▸ **Task to carry out**:
Copy the lines below, putting "Мастер-план" in place of "Генеральный план" wherever it occurs and leaving everything else as it is.

───

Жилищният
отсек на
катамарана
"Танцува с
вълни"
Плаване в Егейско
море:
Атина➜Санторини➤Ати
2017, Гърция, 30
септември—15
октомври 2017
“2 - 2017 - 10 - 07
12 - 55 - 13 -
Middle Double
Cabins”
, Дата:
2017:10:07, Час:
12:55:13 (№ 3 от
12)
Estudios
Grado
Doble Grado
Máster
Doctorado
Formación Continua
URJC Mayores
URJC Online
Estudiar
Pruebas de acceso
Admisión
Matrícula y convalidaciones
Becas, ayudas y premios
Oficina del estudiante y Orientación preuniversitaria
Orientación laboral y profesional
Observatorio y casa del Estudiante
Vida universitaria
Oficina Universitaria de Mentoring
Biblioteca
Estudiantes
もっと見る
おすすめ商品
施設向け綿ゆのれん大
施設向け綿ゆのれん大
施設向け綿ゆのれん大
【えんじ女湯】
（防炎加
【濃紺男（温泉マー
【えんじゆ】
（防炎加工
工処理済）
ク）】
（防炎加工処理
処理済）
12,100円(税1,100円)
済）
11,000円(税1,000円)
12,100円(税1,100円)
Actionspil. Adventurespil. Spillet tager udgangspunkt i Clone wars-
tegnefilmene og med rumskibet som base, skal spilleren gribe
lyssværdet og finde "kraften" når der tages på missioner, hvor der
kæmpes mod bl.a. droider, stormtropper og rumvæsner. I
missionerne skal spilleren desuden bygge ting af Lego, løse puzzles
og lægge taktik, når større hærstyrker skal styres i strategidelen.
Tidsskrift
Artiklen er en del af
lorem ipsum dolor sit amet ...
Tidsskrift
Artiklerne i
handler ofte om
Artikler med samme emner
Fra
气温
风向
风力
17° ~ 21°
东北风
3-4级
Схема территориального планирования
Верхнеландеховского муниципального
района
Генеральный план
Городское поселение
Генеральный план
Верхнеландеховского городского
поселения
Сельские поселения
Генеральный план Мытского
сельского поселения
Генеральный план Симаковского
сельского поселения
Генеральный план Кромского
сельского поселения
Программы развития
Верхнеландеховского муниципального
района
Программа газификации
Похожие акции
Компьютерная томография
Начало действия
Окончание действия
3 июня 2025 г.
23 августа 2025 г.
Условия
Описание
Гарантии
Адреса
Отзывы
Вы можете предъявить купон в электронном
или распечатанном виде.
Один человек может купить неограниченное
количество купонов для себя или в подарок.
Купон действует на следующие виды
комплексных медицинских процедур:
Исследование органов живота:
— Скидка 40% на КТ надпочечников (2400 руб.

───

▸ **Response for this exercise**:
Жилищният
отсек на
катамарана
"Танцува с
вълни"
Плаване в Егейско
море:
Атина➜Санторини➤Ати
2017, Гърция, 30
септември—15
октомври 2017
“2 - 2017 - 10 - 07
12 - 55 - 13 -
Middle Double
Cabins”
, Дата:
2017:10:07, Час:
12:55:13 (№ 3 от
12)
Estudios
Grado
Doble Grado
Máster
Doctorado
Formación Continua
URJC Mayores
URJC Online
Estudiar
Pruebas de acceso
Admisión
Matrícula y convalidaciones
Becas, ayudas y premios
Oficina del estudiante y Orientación preuniversitaria
Orientación laboral y profesional
Observatorio y casa del Estudiante
Vida universitaria
Oficina Universitaria de Mentoring
Biblioteca
Estudiantes
もっと見る
おすすめ商品
施設向け綿ゆのれん大
施設向け綿ゆのれん大
施設向け綿ゆのれん大
【えんじ女湯】
（防炎加
【濃紺男（温泉マー
【えんじゆ】
（防炎加工
工処理済）
ク）】
（防炎加工処理
処理済）
12,100円(税1,100円)
済）
11,000円(税1,000円)
12,100円(税1,100円)
Actionspil. Adventurespil. Spillet tager udgangspunkt i Clone wars-
tegnefilmene og med rumskibet som base, skal spilleren gribe
lyssværdet og finde "kraften" når der tages på missioner, hvor der
kæmpes mod bl.a. droider, stormtropper og rumvæsner. I
missionerne skal spilleren desuden bygge ting af Lego, løse puzzles
og lægge taktik, når større hærstyrker skal styres i strategidelen.
Tidsskrift
Artiklen er en del af
lorem ipsum dolor sit amet ...
Tidsskrift
Artiklerne i
handler ofte om
Artikler med samme emner
Fra
气温
风向
风力
17° ~ 21°
东北风
3-4级
Схема территориального планирования
Верхнеландеховского муниципального
района
Мастер-план
Городское поселение
Мастер-план
Верхнеландеховского городского
поселения
Сельские поселения
Мастер-план Мытского
сельского поселения
Мастер-план Симаковского
сельского поселения
Мастер-план Кромского
сельского поселения
Программы развития
Верхнеландеховского муниципального
района
Программа газификации
Похожие акции
Компьютерная томография
Начало действия
Окончание действия
3 июня 2025 г.
23 августа 2025 г.
Условия
Описание
Гарантии
Адреса
Отзывы
Вы можете предъявить купон в электронном
или распечатанном виде.
Один человек может купить неограниченное
количество купонов для себя или в подарок.
Купон действует на следующие виды
комплексных медицинских процедур:
Исследование органов живота:
— Скидка 40% на КТ надпочечников (2400 руб.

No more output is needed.